Dear all,
Thanks for this inspiring discussion.
The integration of large pieces of code into OCaml standard library is maybe not the best solution as it will never fulfill everyone's needs. I like the idea of having a Swiss army knife standard library rather than a heavy weight set of tools. However, filling existing minor gaps in the standard library would probably improve programmers day-to-day experience. Below are some examples:
- Integers, floats and options, for instance, would deserve their own module for functor application.
- More functions on option type, such as eval, iter, map. Something like this:
let eval f x = try Some (f x) with _ -> None
let iter f = function None -> () | Some x -> f x
let map f = function None -> None | Some x -> eval f x
- The standard library includes incr and decr on integer references, but none of the useful C-like operators with assignment such as += that save a lot of time in situations (there are some) where references are heavily used.
let ( += ) r n = r := !r + n
- An efficient set of string searching functions would help a lot (no regexp).

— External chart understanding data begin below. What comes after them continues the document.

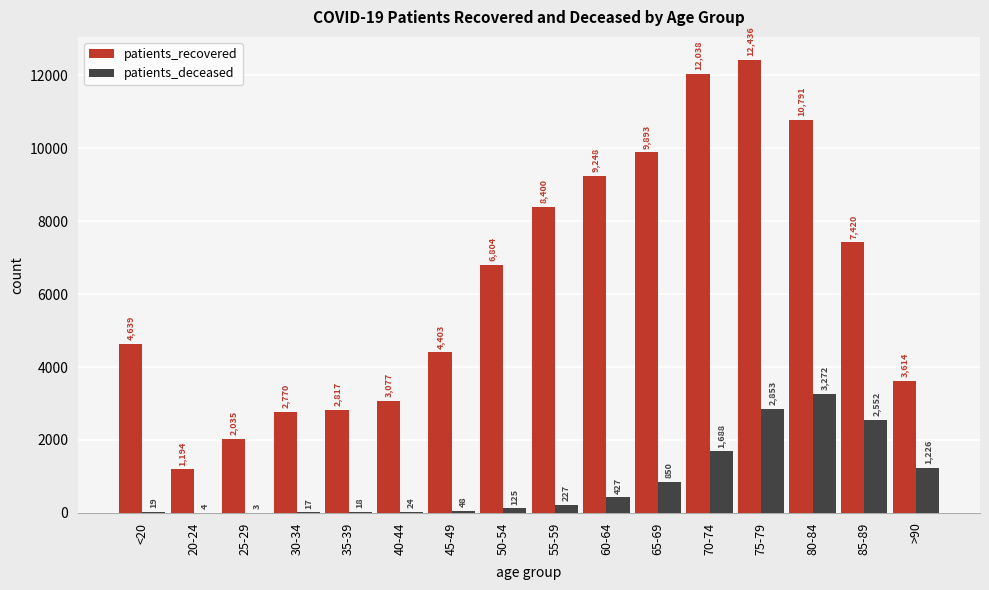

Reading left to right, extract all data points from this chart.

patients_recovered: <20=4639	20-24=1194	25-29=2035	30-34=2770	35-39=2817	40-44=3077	45-49=4403	50-54=6804	55-59=8400	60-64=9248	65-69=9893	70-74=12038	75-79=12436	80-84=10791	85-89=7420	>90=3614
patients_deceased: <20=19	20-24=4	25-29=3	30-34=17	35-39=18	40-44=24	45-49=48	50-54=125	55-59=227	60-64=427	65-69=850	70-74=1688	75-79=2853	80-84=3272	85-89=2552	>90=1226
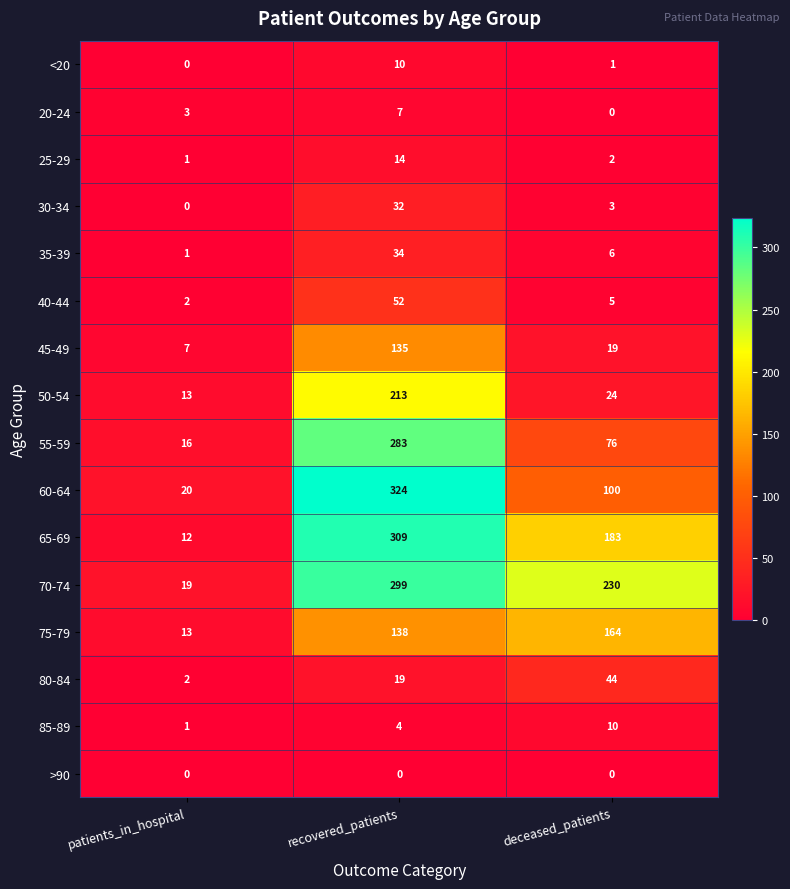

The value of 30-34 at deceased_patients is 2. True or false?

False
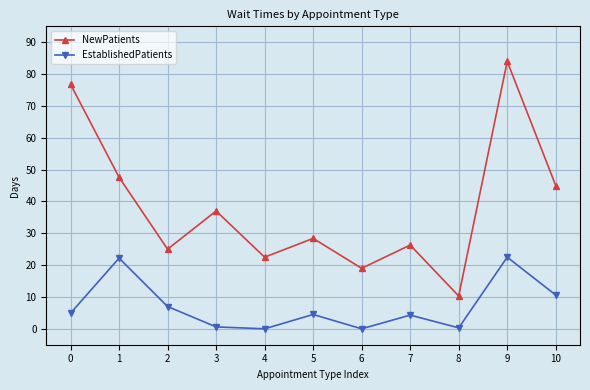

In EstablishedPatients, how many points are higher than both neighbors (excluding endpoints)?

4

Something like Boyer-Moore, KMP or even Rabin-Karp algorithms.
- String.explode / implode to convert to/from char list.
- Trivial functions such as read_file or read_text_file.
- The identity function!
- All fold functions should have a foldi counterpart, and the same set of iterators should occur in all modules.
Then, for more specialized requirements, I think it may be better to contribute directly to improve third party libraries.